#### What to do
Could you quote the lines below word for word, leaving out the pictures?

#### Dataset records
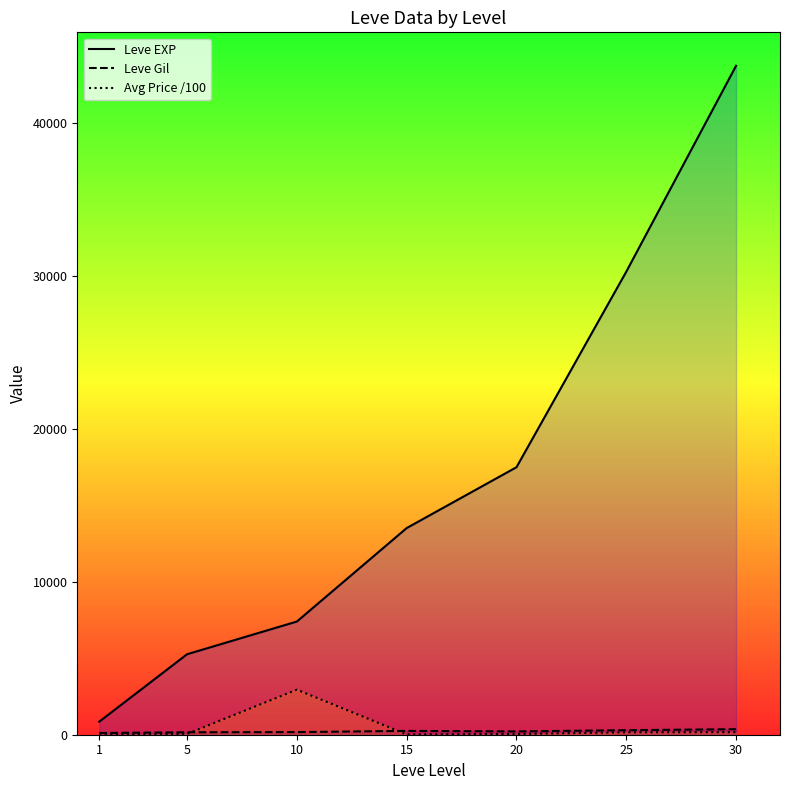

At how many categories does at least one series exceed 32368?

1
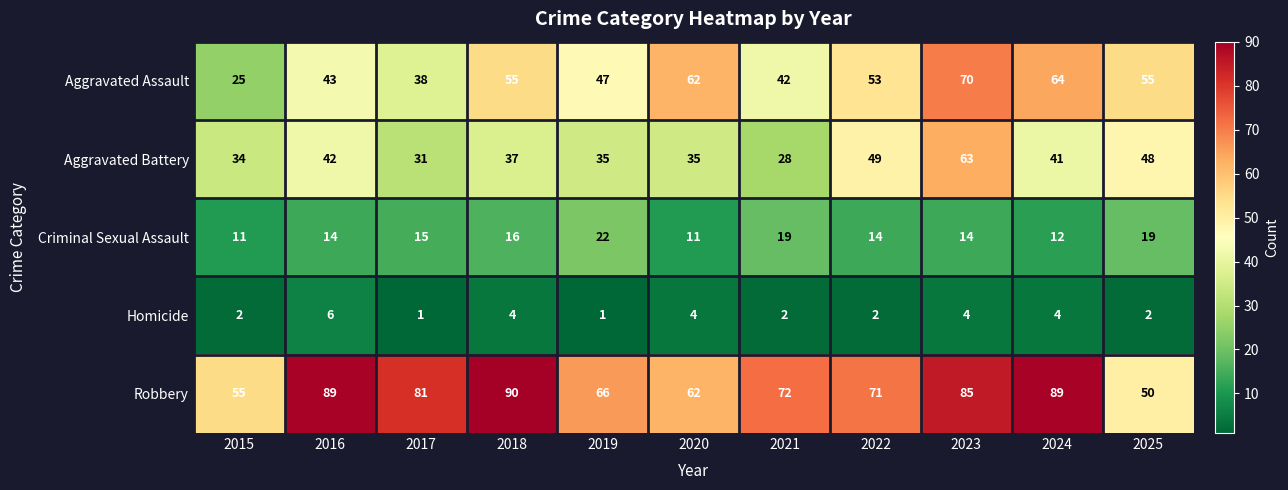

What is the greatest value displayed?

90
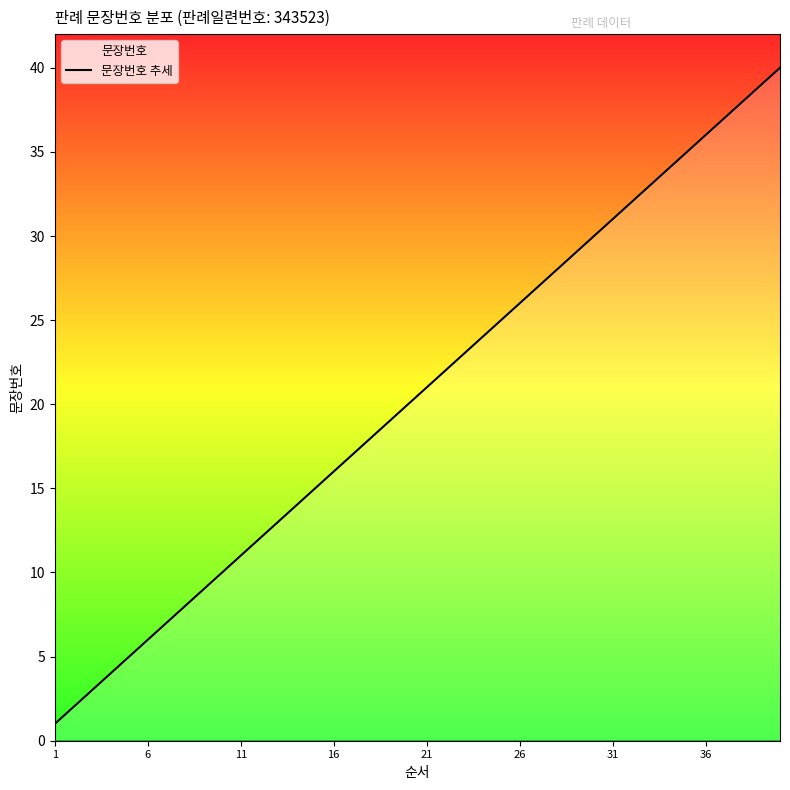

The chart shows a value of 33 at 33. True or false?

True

#### Exercise solution
At how many categories does at least one series exceed 32368?

1

What is the greatest value displayed?

90

The chart shows a value of 33 at 33. True or false?

True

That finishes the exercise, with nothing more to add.